Explain all coefficients:
The regression function: Price= 2456.076 - 6.464Age - 22.955Distance
If age increases by 1 year, the price of an apartment will on average decrease by 6.464EUR per m2 if everything else stays equal.
If distance from the city center increases by 1km, the price of an apartment on average decrease by 22.955EUR per m2 if everything else stays equal.
The Multiple R-squared tells us that 48.38% of the variability in the price is explained by Age and Distance
Linear regresion function:
fit3 <- lm(Price ~ Age + Distance + ParkingFactor + BalconyFactor,
data = mydata_2)
anova(fit2, fit3)
## Analysis of Variance Table
##
## Model 1: Price ~ Age + Distance
## Model 2: Price ~ Age + Distance + ParkingFactor + BalconyFactor
## Res.Df RSS Df Sum of Sq F Pr(>F)
## 1 81 6176767
## 2 79 5654480 2 522287 3.6485 0.03051 *
## ---
## Signif. codes: 0 '***' 0.001 '**' 0.01 '*' 0.05 '.' 0.1 ' ' 1
From Analysis of Variance Table, it is visible that p < 0.05, and we can conclude that model fit3 fits data better than model fit2.
summary(fit3)
##
## Call:
## lm(formula = Price ~ Age + Distance + ParkingFactor + BalconyFactor,
## data = mydata_2)
##
## Residuals:
## Min 1Q Median 3Q Max
## -473.21 -192.37 -28.89 204.17 558.77
##
## Coefficients:
## Estimate Std. Error t value Pr(>|t|)
## (Intercept) 2329.724 93.066 25.033 < 2e-16 ***
## Age -5.821 3.074 -1.894 0.06190 .
## Distance -20.279 2.886 -7.026 6.66e-10 ***
## ParkingFactorYes 167.531 62.864 2.665 0.00933 **
## BalconyFactorYes -15.207 59.201 -0.257 0.79795
## ---
## Signif. codes: 0 '***' 0.001 '**' 0.01 '*' 0.05 '.' 0.1 ' ' 1
##
## Residual standard error: 267.5 on 79 degrees of freedom
## Multiple R-squared: 0.5275, Adjusted R-squared: 0.5035
## F-statistic: 22.04 on 4 and 79 DF, p-value: 3.018e-12
Explanation of categorical factors:
The apartments with parking will on average have a higher price for 167.531 EUR assuming that all other variables are the same.

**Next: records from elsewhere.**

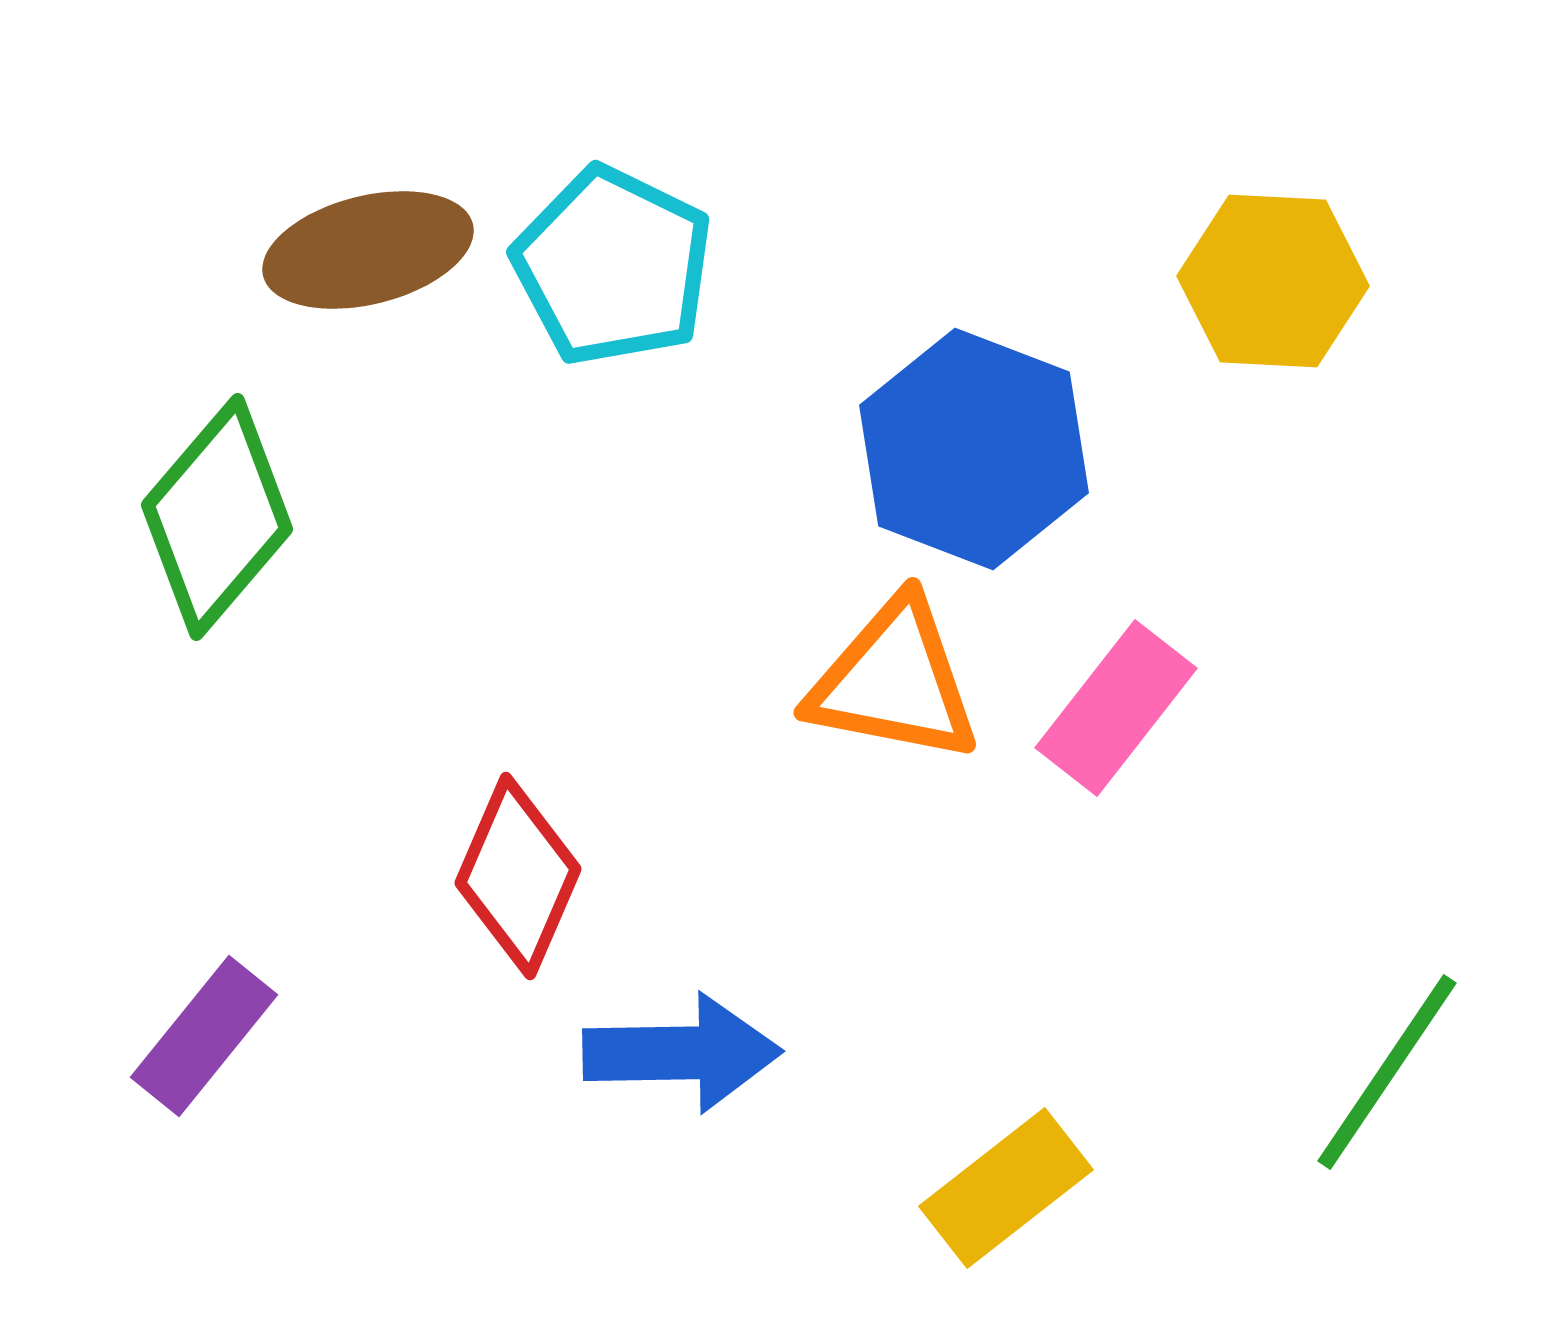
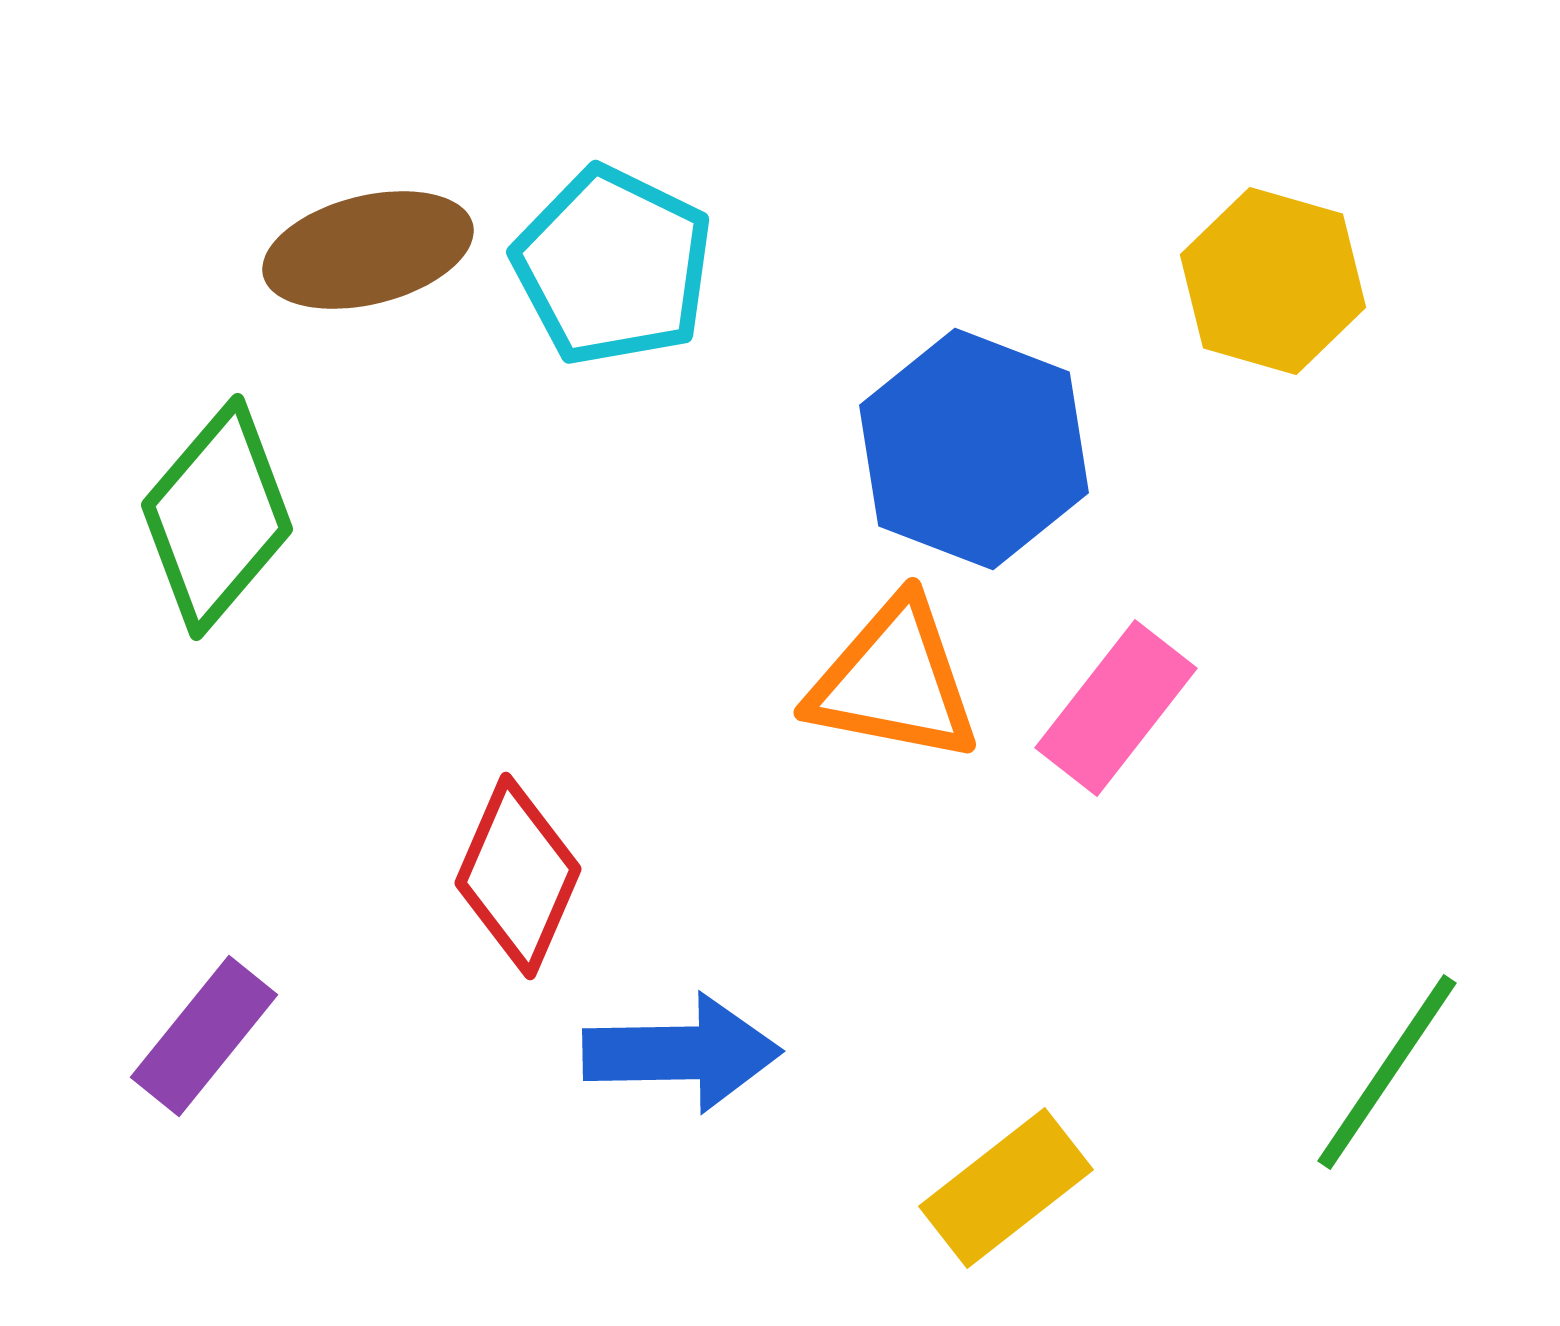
yellow hexagon: rotated 13 degrees clockwise
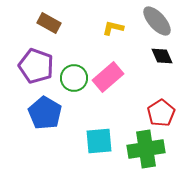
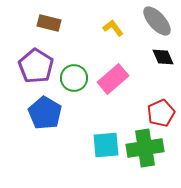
brown rectangle: rotated 15 degrees counterclockwise
yellow L-shape: rotated 40 degrees clockwise
black diamond: moved 1 px right, 1 px down
purple pentagon: rotated 12 degrees clockwise
pink rectangle: moved 5 px right, 2 px down
red pentagon: rotated 8 degrees clockwise
cyan square: moved 7 px right, 4 px down
green cross: moved 1 px left, 1 px up
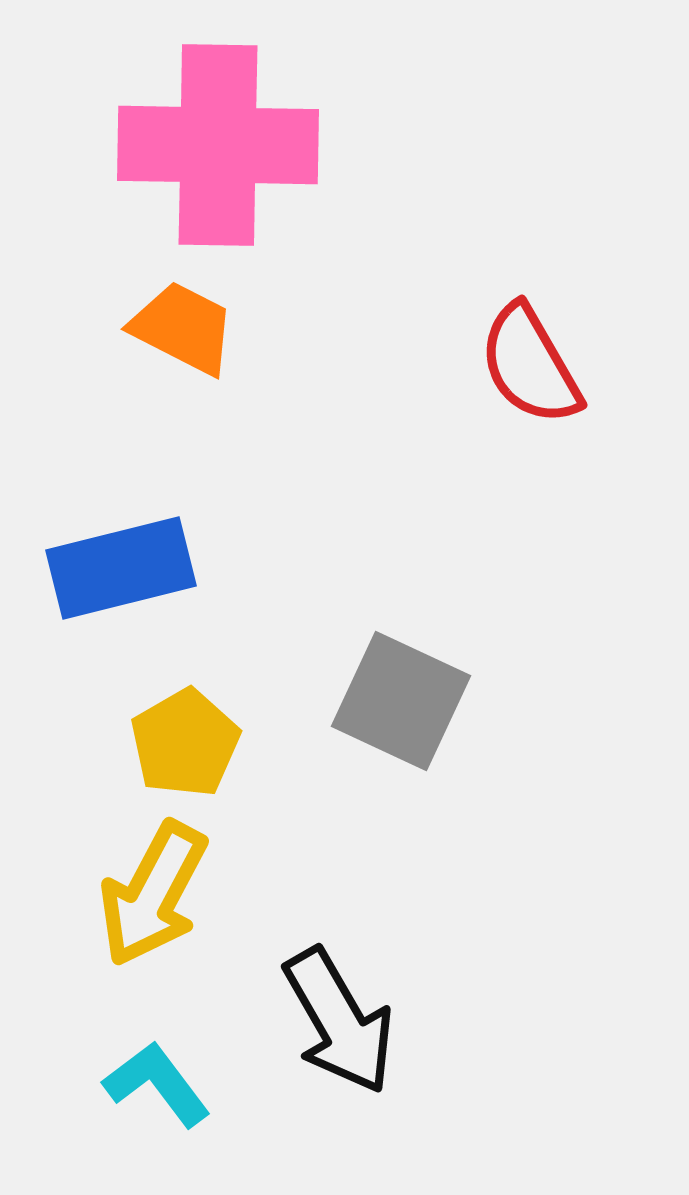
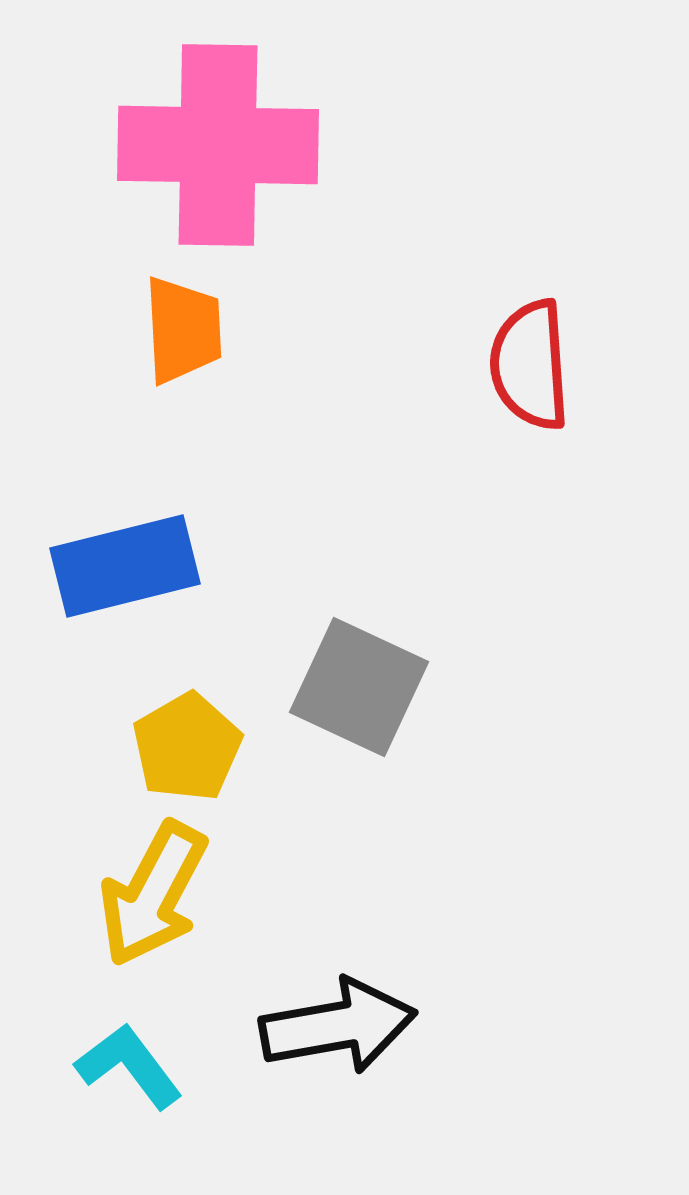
orange trapezoid: moved 2 px down; rotated 60 degrees clockwise
red semicircle: rotated 26 degrees clockwise
blue rectangle: moved 4 px right, 2 px up
gray square: moved 42 px left, 14 px up
yellow pentagon: moved 2 px right, 4 px down
black arrow: moved 1 px left, 5 px down; rotated 70 degrees counterclockwise
cyan L-shape: moved 28 px left, 18 px up
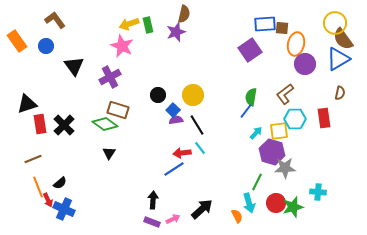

The apartments with balcony will on average have a lower price for 15.207 EUR assuming that all other variables are the same.
mydata_2$Fitted <- fitted.values(fit3)
mydata_2$Residuals <- residuals(fit3)
head(mydata_2[colnames(mydata_2) %in% c("Price", "Fitted", "Residuals")])
## Price Fitted Residuals
## 1 1640 1705.952 -65.95206
## 2 2800 2372.197 427.80292
## 3 1660 1721.159 -61.15894
## 4 1850 1563.431 286.56890
## 5 1640 2012.244 -372.24396
## 6 1770 1908.177 -138.17733
The residual represents “actual number” - “fitted number”. The difference between “actual number” and “fitted number” or the residual is 427.80 EUR.